### REQUIRED ACTION 1
Repeat the biography of Mark Yoffe from "In his late" up to and including "June 6, 1978.".
### REQUIRED ACTION 2
According to the biography of Mark Yoffe, why was he admitted into Riga's psychiatric facility in 1977? Answer in one to three sentences.
### REQUIRED ACTION 3
Go on with the biography of Mark Yoffe after its final sentence.

### SOURCE DOCUMENT
The son of musician and music historian Elkhonon Yoffe and Russian literature teacher Lidia Yoffe (nee Artiushina), Mark Yoffe was born in Riga, Latvia, then part of the Soviet Union. His family spoke Russian at home and he attended Russian schools in Riga. In 1975, he entered Latvian State University in the department of Russian philology where he was a student until 1977. Unable to pass an exam on the history of the Communist Party during his third semester of study, Mark Yoffe took extended leave of absence during which he received drawing and design tutoring from Yurii Petropavlovsky, presently a controversial Latvian political activist. In 1977, Mark Yoffe was admitted into Riga's psychiatric facility, hoping to receive an exemption from Soviet military service. After 21 days at the facility he received the desired exemption, which opened the door for emigration to the United States.

In his late teens Mark Yoffe associated with a group of Russian-speaking hippies, bohemians, students and artists in Riga. Together with his high school friend Valery Petropavlovsky, he published the first known Soviet rock zine, Bez Zhmogas, in 1977. Together, they also produced underground art and literature almanac Дело #1, and several underground satirical rock opera librettos, novels and short stories. Together with Valery Petropavlovsky, he formed garage avant-garde ensemble Путь толстых ("The way of the fat ones") which practiced home-studio recordings of “concrete” and conceptual music and parodic audio plays.

On April 1, 1978, together with his parents and fox-terrier Lada, he left Latvia for the USA. After a mandatory stay of a few months in Austrian and Italian refugee camps, he and his family arrived in New York City on June 6, 1978.

==Education==
In the spring of 1983, Yoffe graduated from Queens College, City University of New York. There he studied Russian literature and culture under professors Albert Todd, Thomas Bird, and, most importantly, Vera Sandomirsky-Dunham, who “discovered” his abilities as a student of Russian literature and recommended him for graduate work to Department of Slavic Languages and Literatures at the University of Michigan.

At the University of Michigan, Yoffe was warmly welcomed by the Chair of the Department Benjamin Stolz, Professors Assya Humesky, Deming Brown, Horace Dewey. But he developed a special relationship and long lasting friendship with Gogol, 18th century, and skaz specialist Irwin R. Titunik, who became one of the greatest influences upon his academic development.

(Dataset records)
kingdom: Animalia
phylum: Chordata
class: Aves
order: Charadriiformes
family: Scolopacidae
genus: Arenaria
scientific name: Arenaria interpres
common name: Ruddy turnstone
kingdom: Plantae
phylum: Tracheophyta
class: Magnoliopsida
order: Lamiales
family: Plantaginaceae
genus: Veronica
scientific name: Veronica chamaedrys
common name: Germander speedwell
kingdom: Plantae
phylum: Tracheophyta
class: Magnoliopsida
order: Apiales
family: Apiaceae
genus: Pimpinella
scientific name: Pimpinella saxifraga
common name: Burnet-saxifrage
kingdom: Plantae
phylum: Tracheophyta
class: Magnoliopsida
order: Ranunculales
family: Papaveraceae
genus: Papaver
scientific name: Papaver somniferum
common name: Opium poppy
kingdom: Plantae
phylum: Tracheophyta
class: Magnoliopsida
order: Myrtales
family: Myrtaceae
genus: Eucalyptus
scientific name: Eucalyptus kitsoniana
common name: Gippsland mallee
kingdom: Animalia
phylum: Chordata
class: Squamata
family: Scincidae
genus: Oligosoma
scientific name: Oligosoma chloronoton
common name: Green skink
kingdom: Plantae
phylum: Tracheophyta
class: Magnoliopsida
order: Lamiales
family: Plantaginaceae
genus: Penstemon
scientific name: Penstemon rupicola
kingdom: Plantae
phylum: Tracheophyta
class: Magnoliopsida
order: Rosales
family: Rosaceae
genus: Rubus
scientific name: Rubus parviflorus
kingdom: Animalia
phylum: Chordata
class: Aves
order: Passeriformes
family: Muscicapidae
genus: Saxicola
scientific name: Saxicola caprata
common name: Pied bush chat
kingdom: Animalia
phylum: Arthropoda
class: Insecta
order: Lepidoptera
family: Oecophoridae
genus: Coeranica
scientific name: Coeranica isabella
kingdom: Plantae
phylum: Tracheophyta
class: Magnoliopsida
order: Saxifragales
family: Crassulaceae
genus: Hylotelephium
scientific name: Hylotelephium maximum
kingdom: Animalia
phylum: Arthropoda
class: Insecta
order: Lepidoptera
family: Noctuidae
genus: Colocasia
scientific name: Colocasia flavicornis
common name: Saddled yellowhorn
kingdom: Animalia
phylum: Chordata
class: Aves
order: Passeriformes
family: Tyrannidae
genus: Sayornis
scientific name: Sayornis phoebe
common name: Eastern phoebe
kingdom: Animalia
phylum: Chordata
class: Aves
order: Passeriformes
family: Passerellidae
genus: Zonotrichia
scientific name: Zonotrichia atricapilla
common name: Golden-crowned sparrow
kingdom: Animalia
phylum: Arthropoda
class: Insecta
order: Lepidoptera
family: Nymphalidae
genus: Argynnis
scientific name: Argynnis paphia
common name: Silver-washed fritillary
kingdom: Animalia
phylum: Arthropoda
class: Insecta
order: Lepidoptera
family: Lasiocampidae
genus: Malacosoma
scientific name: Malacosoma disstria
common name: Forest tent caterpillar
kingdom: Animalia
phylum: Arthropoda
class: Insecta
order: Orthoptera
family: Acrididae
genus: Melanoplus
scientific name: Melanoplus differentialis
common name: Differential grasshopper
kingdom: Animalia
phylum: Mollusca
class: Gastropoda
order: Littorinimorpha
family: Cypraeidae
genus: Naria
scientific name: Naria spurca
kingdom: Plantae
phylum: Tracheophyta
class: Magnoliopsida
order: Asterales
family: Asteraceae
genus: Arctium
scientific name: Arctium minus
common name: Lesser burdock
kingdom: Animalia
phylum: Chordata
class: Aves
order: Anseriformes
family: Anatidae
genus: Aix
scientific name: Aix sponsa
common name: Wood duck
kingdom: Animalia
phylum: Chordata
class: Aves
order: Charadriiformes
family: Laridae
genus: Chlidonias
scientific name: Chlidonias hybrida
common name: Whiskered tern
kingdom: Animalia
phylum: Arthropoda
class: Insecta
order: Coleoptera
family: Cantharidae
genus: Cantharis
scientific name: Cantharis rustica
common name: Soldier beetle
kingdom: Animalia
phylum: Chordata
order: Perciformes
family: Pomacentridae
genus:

### ANSWER 1
In his late teens Mark Yoffe associated with a group of Russian-speaking hippies, bohemians, students and artists in Riga. Together with his high school friend Valery Petropavlovsky, he published the first known Soviet rock zine, Bez Zhmogas, in 1977. Together, they also produced underground art and literature almanac Дело #1, and several underground satirical rock opera librettos, novels and short stories. Together with Valery Petropavlovsky, he formed garage avant-garde ensemble Путь толстых ("The way of the fat ones") which practiced home-studio recordings of “concrete” and conceptual music and parodic audio plays.

On April 1, 1978, together with his parents and fox-terrier Lada, he left Latvia for the USA. After a mandatory stay of a few months in Austrian and Italian refugee camps, he and his family arrived in New York City on June 6, 1978.

### ANSWER 2
He went into the facility hoping to receive an exemption from Soviet military service. After 21 days there he got the exemption, which opened the door for emigration to the United States.

### ANSWER 3
Initially, Mark Yoffe was planning to write his doctoral dissertation on “Holy fool stylistics” found in the 17th century religious polemist's Archpriest Avvakum writings. In 1989, though, Yoffe suddenly changed his plans and embarked on working on his groundbreaking dissertation dedicated to Soviet youth counterculture, ethnography of Soviet hippies and traditions and stylistics on which Soviet rock music was based. What prompted him to change his scholarly focus was his acquaintance with works of Soviet rock of the time of Perestroika, particularly an album titled Red Wave published in the West by Joanna Stingray in 1986, album of music by Moscow band Zvuki Mu produced in UK and USA by Brian Eno in 1989 and the album Radio Silence by Leningrad musician Boris Grebenshchikov and his band, Aquarium, produced in the UK and USA by David A. Stewart.

Yoffe defended his dissertation in August 1991 and left Ann Arbor with his family for Washington DC in December 1991.

He also received a Master of Library Science degree from the University of Michigan School of Information in 1989.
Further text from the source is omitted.